Карта сайта " ФизикоТехник "
Воспоминания Выпускника ФизТеха УПИ
НОВИКОВА Леонида Николаевича


 Новиков Леонид Николаевич  Полноэкранный просмотр фотографии  

ФИЗТЕХ - МОЯ СУДЬБА И ЖИЗНЬ

    На физтех я попал не случайно, а вполне сознательно выбрал именно УПИ и именно физтех, так как к моменту окончания школы имел достаточно подробную информацию от своего брата, Сергея Николаевича Новикова, учившегося уже на третьем курсе кафедры В.Г. Власова (ныне кафедра редких металлов). Школу я закончил с медалью в далеком Хабаровске и сразу же после получения аттестата зрелости без колебаний и поисков отправил документы по почте в приемную комиссию физтеха, не без оснований считая, что буду принят без вступительных экзаменов. Через положенное количество недель получил ответ, что мне нужно лично явиться в приемную комиссию не позднее 1 августа для прохождения собеседования. Нужно - так нужно! Срочно был объявлен сбор, и к назначенному сроку после недельного путешествия в поезде (тогда еще с паровой тягой) чумазый от угольной пыли я появился с чемоданом перед очами Вадима Николаевича Оносова, который в то время управлял приемной комиссией. Он сразу же сообщил мне две новости: приятную и не очень. Первая - о том, что я уже зачислен на физтех, как медалист. А вторая - о том, что на следующий день я должен явиться в институт в рабочей форме для отправки на сельхозработы в колхоз. К такому повороту событий я, мягко говоря, был не совсем готов, а точнее - совсем не готов. " Рабочей формы " у меня не было и в помине: все, что можно было бы использовать в ее качестве, осталось в далеком Хабаровске, ибо никто из моих близких не мог предположить, что " собеседование " проходит в колхозе и в " рабочей форме ". Делать нечего, пришлось явиться к отправке на уборку урожая, в чем попало. Месяц в колхозе прошел, как год, так как мы, зеленые пацаны, никогда не нюхали колхозного труда с 6 часов утра до 10 вечера с перерывом на тощий обед, да к тому же и спали мы на куче соломы в сарае без крыши под открытым небом. Правда, выдали нам по два грязных одеяла, чтобы прохладные уже уральские ночи не доконали нас окончательно. Единственное светлое воспоминание из тех дней - завтрак в поле, когда нам привозили с фермы две фляги парного молока и десяток буханок чернющего, но свежего и потрясающе пахнущего хлеба, что мы и поедали при свете угасающих утренних звезд прямо с телеги, доставившей это богатство.

▶ _Задания_:
1 - Кто, согласно воспоминаниям о поступлении на физтех, руководил в то время приемной комиссией?
2 - Допишите следующую часть воспоминаний о поступлении на физтех, начиная сразу после последнего предложения.
Записи не имеют никакого отношения к воспоминаниям о поступлении на физтех.

▶ _Фрагмент набора данных_:
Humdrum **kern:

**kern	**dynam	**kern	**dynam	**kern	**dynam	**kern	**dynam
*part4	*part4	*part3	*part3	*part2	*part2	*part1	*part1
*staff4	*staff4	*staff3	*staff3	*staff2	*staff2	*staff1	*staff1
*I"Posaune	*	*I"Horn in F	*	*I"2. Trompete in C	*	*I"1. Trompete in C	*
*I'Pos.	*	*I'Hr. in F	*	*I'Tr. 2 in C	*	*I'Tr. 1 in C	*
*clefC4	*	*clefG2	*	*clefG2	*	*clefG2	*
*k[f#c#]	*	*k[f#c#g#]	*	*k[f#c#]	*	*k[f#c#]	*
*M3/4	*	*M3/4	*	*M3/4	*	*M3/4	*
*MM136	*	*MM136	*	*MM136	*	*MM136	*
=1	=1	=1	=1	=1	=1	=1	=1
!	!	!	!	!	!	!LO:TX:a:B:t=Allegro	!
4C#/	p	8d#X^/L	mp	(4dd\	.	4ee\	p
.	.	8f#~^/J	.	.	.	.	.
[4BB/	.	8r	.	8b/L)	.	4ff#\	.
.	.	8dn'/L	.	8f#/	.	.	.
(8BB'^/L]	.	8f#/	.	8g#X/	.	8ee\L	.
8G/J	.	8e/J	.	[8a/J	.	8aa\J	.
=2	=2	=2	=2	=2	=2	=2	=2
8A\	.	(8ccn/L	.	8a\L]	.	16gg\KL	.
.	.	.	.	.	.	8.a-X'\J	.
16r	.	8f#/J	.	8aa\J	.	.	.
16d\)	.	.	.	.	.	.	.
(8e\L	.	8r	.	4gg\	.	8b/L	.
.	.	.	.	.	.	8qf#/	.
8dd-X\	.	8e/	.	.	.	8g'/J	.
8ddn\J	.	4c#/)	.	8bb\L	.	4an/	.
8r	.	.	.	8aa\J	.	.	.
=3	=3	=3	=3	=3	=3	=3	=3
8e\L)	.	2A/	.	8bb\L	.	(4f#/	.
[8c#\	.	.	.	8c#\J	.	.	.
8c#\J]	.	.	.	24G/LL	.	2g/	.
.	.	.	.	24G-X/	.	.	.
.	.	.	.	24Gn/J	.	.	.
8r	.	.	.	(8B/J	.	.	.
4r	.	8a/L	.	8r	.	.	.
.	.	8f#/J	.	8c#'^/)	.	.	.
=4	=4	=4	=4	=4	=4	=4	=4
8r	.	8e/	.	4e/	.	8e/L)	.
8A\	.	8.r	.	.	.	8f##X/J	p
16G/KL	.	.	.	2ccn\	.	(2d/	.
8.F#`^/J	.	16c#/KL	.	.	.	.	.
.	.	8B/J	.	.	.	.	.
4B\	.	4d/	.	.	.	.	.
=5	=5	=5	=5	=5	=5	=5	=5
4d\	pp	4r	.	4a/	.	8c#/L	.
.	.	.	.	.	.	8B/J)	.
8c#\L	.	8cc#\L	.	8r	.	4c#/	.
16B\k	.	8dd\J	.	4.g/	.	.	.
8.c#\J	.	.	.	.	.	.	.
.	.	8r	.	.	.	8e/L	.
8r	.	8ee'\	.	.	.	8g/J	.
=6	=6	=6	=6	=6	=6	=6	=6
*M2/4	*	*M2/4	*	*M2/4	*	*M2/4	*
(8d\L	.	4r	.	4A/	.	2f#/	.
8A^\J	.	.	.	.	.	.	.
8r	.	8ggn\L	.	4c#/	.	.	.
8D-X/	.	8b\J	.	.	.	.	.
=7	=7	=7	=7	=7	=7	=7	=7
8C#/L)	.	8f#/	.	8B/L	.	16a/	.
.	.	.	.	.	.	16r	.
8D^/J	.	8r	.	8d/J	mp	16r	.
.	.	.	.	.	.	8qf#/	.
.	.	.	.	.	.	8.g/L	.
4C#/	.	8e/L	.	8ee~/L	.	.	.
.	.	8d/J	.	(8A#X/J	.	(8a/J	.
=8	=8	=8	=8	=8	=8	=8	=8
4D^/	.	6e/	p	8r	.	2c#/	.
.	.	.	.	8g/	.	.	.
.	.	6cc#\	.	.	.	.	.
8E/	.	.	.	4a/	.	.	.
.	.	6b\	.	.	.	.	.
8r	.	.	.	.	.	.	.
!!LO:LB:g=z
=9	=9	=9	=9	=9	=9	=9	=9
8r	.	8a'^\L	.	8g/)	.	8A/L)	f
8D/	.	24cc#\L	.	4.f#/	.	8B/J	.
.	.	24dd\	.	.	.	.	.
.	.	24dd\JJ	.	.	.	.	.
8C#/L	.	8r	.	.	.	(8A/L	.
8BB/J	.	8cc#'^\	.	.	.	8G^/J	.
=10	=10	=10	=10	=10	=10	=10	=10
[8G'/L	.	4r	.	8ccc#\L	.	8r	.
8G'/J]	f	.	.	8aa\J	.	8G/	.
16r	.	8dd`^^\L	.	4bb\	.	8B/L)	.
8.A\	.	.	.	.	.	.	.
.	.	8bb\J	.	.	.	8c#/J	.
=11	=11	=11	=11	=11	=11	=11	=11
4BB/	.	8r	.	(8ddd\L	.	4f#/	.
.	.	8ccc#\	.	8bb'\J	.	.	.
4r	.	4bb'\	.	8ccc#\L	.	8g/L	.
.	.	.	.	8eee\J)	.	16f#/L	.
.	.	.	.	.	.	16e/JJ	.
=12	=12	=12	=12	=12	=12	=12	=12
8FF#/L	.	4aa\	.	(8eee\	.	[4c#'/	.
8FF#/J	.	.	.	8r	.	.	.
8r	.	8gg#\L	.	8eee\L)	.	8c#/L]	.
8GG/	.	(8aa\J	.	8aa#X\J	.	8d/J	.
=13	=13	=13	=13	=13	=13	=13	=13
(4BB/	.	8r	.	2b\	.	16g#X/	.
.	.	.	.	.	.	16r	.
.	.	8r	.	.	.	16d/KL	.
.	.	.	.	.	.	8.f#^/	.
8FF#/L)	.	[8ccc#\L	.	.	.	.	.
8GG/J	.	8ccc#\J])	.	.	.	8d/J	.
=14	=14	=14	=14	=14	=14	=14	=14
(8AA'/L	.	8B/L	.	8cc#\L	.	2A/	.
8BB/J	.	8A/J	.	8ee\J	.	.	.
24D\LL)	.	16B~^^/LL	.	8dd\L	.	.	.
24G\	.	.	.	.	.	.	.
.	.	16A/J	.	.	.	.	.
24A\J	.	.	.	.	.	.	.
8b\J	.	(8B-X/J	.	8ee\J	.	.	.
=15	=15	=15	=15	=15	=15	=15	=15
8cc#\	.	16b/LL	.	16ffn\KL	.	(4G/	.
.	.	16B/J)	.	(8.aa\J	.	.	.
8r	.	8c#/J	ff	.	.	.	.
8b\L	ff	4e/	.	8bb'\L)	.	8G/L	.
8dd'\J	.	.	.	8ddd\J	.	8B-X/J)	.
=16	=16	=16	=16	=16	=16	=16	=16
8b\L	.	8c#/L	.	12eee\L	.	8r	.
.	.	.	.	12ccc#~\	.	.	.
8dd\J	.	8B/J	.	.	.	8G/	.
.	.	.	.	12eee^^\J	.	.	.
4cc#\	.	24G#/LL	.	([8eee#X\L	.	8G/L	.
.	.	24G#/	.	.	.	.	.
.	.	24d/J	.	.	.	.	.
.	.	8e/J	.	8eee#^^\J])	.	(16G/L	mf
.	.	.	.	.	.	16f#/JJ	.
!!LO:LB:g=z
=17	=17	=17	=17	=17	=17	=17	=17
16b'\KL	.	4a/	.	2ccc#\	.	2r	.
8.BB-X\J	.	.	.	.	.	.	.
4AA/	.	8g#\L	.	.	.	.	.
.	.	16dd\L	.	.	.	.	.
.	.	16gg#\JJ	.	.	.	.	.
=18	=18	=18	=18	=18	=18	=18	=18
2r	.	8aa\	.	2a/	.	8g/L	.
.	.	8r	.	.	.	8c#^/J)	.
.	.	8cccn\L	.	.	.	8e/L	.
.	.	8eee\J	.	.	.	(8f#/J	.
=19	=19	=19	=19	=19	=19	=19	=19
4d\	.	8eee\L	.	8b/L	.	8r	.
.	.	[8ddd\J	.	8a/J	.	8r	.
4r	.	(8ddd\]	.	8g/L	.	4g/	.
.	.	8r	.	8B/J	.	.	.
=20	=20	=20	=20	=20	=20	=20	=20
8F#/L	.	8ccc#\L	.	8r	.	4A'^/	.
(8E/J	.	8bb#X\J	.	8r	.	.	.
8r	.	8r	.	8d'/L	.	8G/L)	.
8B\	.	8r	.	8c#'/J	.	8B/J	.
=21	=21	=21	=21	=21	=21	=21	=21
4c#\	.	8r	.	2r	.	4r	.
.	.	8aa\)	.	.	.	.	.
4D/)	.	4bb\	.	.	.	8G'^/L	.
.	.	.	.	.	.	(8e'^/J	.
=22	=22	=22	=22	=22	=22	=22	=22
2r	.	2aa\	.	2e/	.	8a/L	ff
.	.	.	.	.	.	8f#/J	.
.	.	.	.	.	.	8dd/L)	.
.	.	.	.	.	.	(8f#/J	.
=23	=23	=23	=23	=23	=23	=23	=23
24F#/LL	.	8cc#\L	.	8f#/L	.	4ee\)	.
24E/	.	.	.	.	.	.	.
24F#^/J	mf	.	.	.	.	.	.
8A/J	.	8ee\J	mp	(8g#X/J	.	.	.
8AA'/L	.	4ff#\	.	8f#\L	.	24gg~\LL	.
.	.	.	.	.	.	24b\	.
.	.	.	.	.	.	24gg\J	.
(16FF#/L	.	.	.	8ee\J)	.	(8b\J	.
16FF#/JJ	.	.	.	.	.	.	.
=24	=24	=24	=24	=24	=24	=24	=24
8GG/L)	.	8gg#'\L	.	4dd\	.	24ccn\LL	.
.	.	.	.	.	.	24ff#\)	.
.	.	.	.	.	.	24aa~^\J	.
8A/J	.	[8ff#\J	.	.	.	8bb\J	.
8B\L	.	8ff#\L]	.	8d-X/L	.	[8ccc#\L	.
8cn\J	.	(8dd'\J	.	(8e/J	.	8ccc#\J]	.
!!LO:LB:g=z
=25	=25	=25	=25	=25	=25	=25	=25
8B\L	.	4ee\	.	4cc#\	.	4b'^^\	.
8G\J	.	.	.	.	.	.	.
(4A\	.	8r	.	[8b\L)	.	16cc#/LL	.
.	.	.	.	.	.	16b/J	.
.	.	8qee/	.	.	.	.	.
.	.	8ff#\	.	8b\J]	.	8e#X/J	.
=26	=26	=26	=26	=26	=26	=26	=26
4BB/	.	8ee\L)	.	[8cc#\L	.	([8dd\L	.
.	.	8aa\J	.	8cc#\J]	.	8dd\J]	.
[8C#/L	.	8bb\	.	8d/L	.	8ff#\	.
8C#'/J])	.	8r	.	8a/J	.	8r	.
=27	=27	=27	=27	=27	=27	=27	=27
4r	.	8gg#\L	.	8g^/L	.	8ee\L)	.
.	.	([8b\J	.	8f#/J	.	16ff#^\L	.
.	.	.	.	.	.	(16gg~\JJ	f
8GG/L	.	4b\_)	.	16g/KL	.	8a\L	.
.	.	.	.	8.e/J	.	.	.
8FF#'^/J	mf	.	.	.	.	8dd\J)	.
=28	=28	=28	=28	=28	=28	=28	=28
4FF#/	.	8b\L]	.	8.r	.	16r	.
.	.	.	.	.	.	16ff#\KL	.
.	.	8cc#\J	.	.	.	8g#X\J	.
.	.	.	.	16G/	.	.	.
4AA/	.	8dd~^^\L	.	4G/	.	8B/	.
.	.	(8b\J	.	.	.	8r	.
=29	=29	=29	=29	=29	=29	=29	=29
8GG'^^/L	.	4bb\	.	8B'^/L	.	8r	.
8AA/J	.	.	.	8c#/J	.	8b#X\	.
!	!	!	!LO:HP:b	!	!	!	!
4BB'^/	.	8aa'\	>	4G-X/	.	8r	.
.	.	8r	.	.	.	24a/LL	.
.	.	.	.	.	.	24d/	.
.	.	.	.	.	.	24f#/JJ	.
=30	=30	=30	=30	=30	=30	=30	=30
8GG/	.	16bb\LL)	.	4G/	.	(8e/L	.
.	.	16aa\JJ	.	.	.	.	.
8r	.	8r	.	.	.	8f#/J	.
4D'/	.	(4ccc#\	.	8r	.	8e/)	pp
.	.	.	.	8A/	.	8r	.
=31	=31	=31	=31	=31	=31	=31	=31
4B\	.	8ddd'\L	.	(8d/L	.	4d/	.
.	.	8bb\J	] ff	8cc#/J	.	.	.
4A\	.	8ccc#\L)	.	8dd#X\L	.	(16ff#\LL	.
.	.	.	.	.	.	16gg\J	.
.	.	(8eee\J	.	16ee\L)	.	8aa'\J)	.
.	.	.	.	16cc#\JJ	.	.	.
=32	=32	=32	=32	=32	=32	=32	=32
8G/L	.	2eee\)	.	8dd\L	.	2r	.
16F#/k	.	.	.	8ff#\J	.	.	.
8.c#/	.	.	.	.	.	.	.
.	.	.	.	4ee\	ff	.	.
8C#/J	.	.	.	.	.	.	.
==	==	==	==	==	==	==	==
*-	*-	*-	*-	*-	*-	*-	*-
==
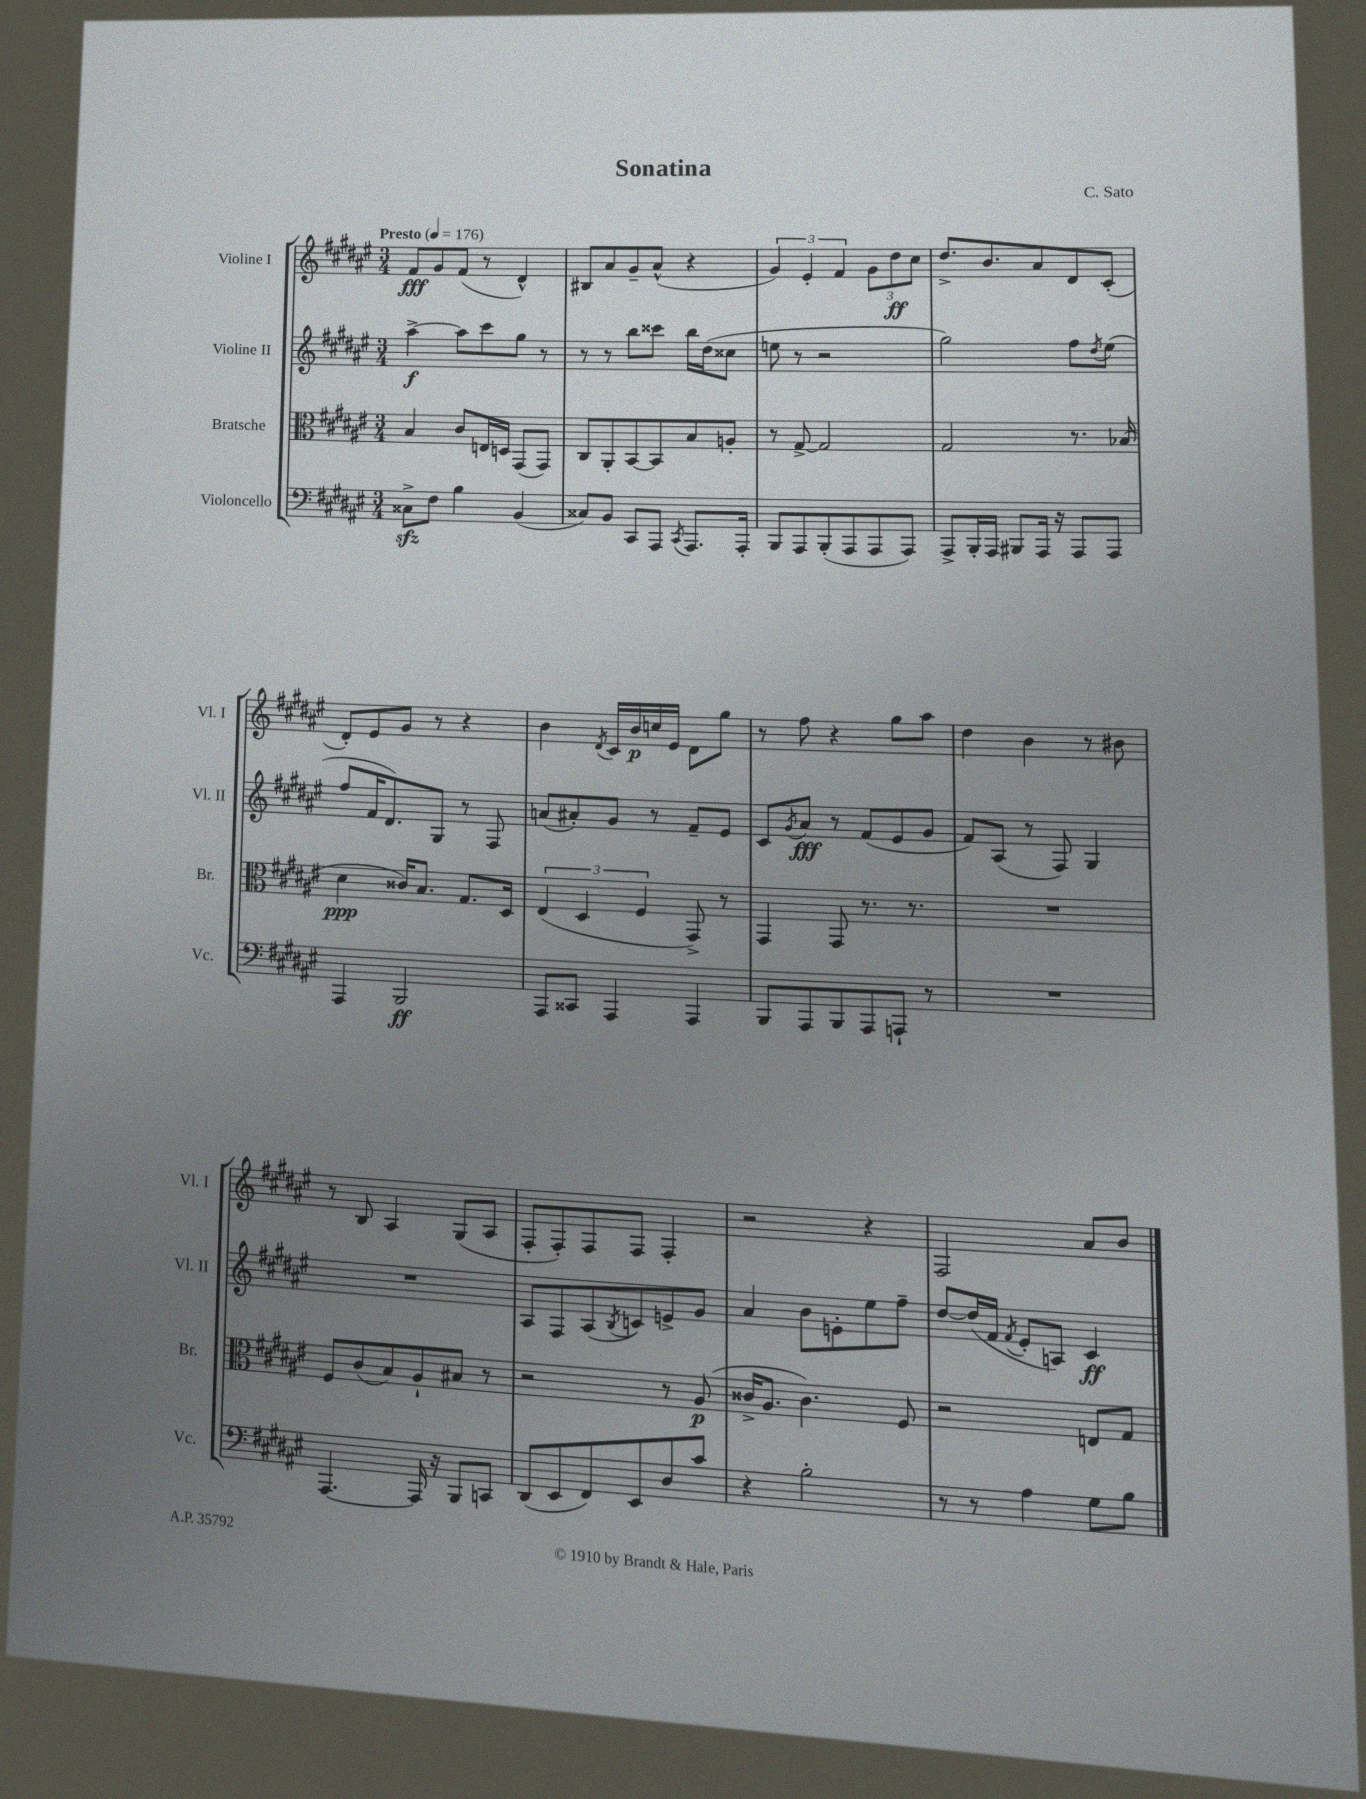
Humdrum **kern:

▶ _Ответы к заданиям_:
1 - Вадим Николаевич Оносов.

2 -
    Наконец, трудовые праздники закончились, и начались учебные будни. С большим удивлением я узнал, что зачислен в группу MT-189, где были собраны будущие физтехи-химики, а не на кафедру экспериментальной физики, где должны были проходить " курс молодого бойца " будущие физики. В приемной комиссии меня, вообще говоря, спросили, на какой специализации я хотел бы учиться, но в те годы по группам распределяли не по желанию, а по какой-то разнарядке, и пришлось мне в повышенном объеме изучать химию. Правда, от этого я нисколько не пострадал. Более того, благодаря обучению на МТ мы с моим другом Сан Санычем (А.А. Щербаковым) как-то оказались в лаборатории В.Л. Золотавина, где нас приютила Соната Петровна Оносова, научила премудростям титрования и прочим тонкостям химического анализа. В одном из своих печатных трудов она даже упомянула наши фамилии в подстрочных примечаниях как студентов, помогавших в проведении опытов. Мы были очень рады, когда Соната Петровна подарила нам оттиски этой работы, - ведь это было нашим первым приобщением в НАУЧНОЙ РАБОТЕ !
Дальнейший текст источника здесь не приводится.